■ **Work required**: Give back every entry exactly; drop the pictures.
Start of Block
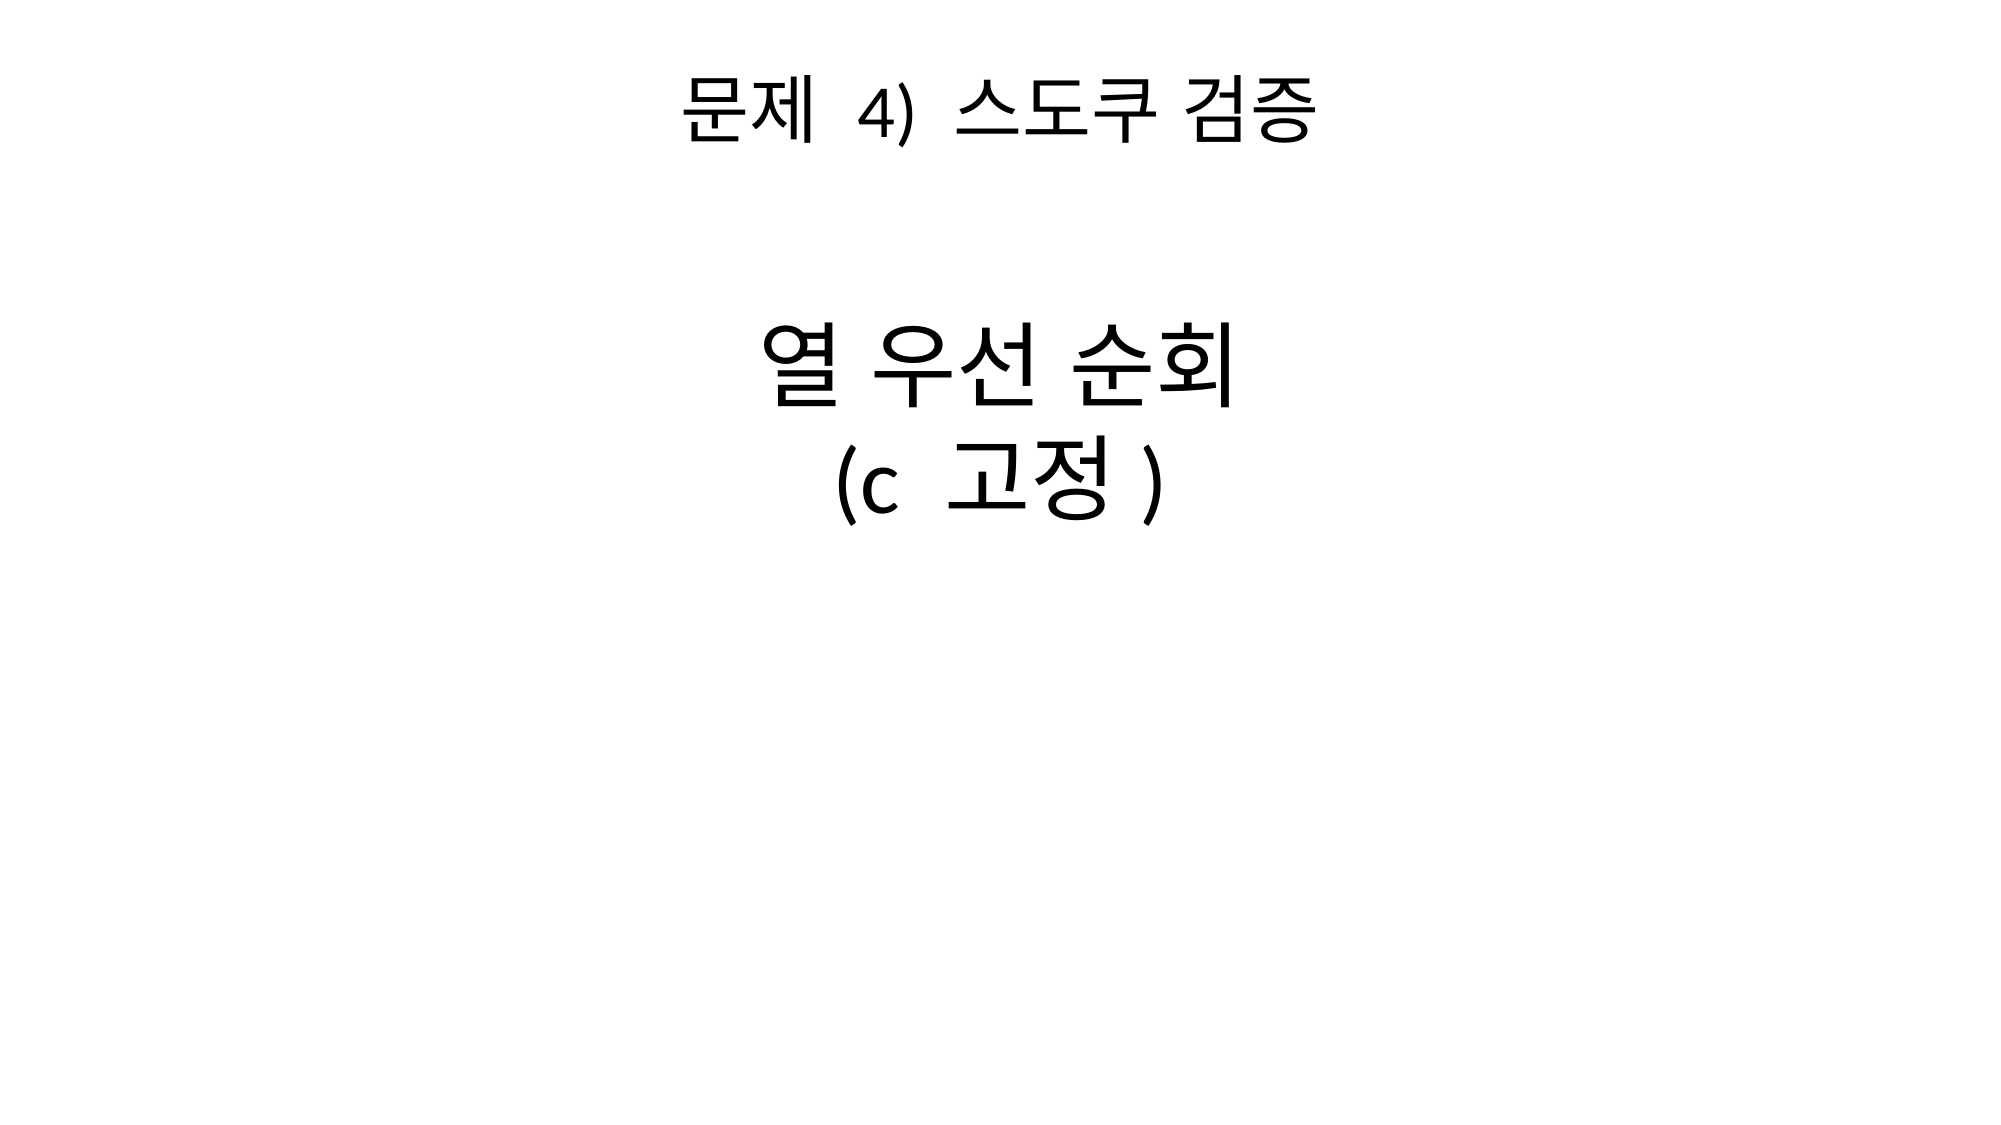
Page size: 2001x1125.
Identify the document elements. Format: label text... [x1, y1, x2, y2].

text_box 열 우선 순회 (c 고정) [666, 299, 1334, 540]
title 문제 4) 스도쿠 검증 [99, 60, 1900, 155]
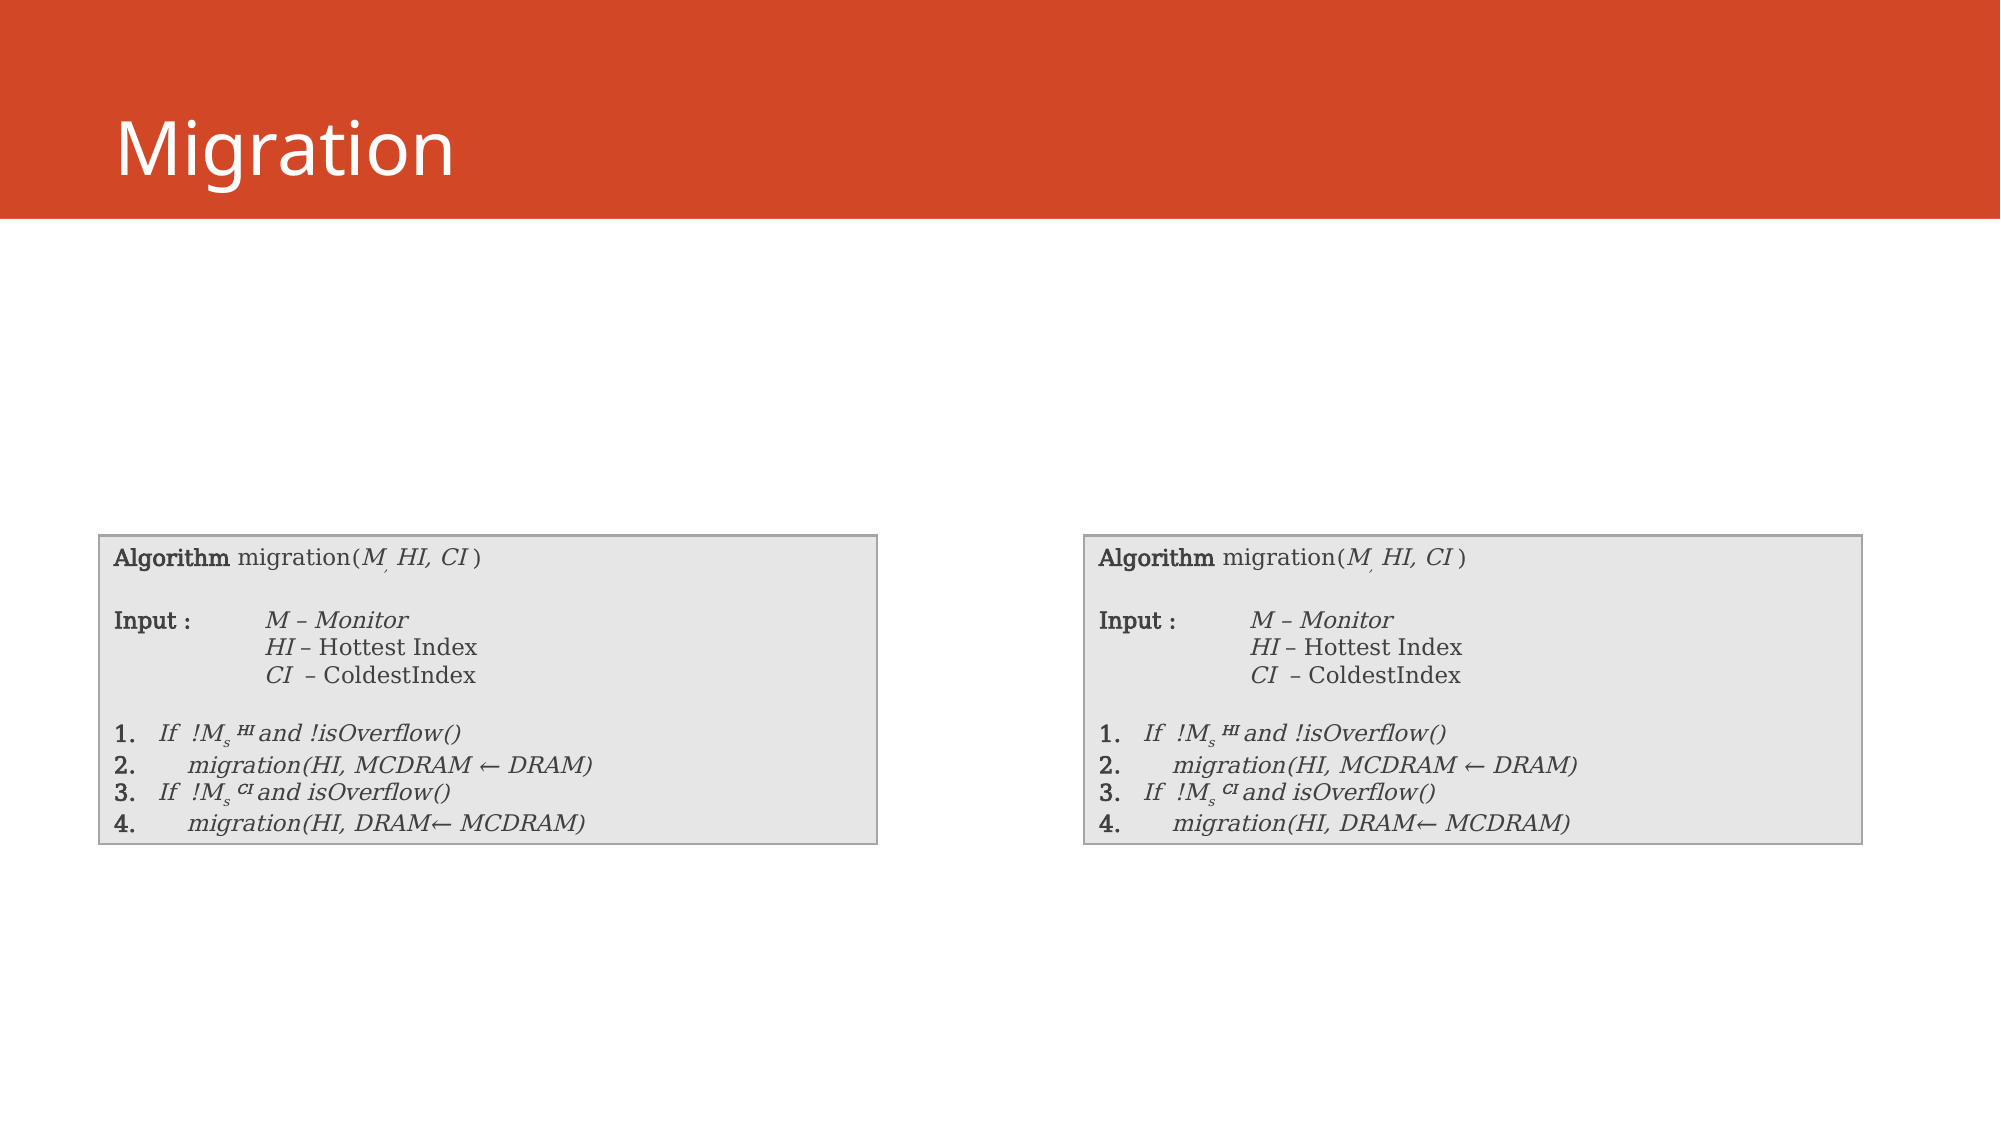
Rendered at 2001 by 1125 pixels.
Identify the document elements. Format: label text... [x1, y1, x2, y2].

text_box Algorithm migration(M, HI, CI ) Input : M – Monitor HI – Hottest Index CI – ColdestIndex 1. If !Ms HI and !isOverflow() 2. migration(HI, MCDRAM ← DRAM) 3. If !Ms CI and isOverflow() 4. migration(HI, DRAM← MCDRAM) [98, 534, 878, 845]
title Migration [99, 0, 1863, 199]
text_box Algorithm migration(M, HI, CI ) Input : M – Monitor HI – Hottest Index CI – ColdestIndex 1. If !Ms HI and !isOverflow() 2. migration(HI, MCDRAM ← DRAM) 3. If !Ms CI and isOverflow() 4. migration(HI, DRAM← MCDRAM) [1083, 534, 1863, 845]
End of Block
■ **Solution to the problem**:
Page size: 2001x1125.
Identify the document elements. Format: label text... [x1, y1, x2, y2].

text_box 열 우선 순회 (c 고정) [666, 299, 1334, 540]
title 문제 4) 스도쿠 검증 [99, 60, 1900, 155]
Rendered at 2001 by 1125 pixels.
Identify the document elements. Format: label text... [x1, y1, x2, y2].

text_box Algorithm migration(M, HI, CI ) Input : M – Monitor HI – Hottest Index CI – ColdestIndex 1. If !Ms HI and !isOverflow() 2. migration(HI, MCDRAM ← DRAM) 3. If !Ms CI and isOverflow() 4. migration(HI, DRAM← MCDRAM) [98, 534, 878, 845]
title Migration [99, 0, 1863, 199]
text_box Algorithm migration(M, HI, CI ) Input : M – Monitor HI – Hottest Index CI – ColdestIndex 1. If !Ms HI and !isOverflow() 2. migration(HI, MCDRAM ← DRAM) 3. If !Ms CI and isOverflow() 4. migration(HI, DRAM← MCDRAM) [1083, 534, 1863, 845]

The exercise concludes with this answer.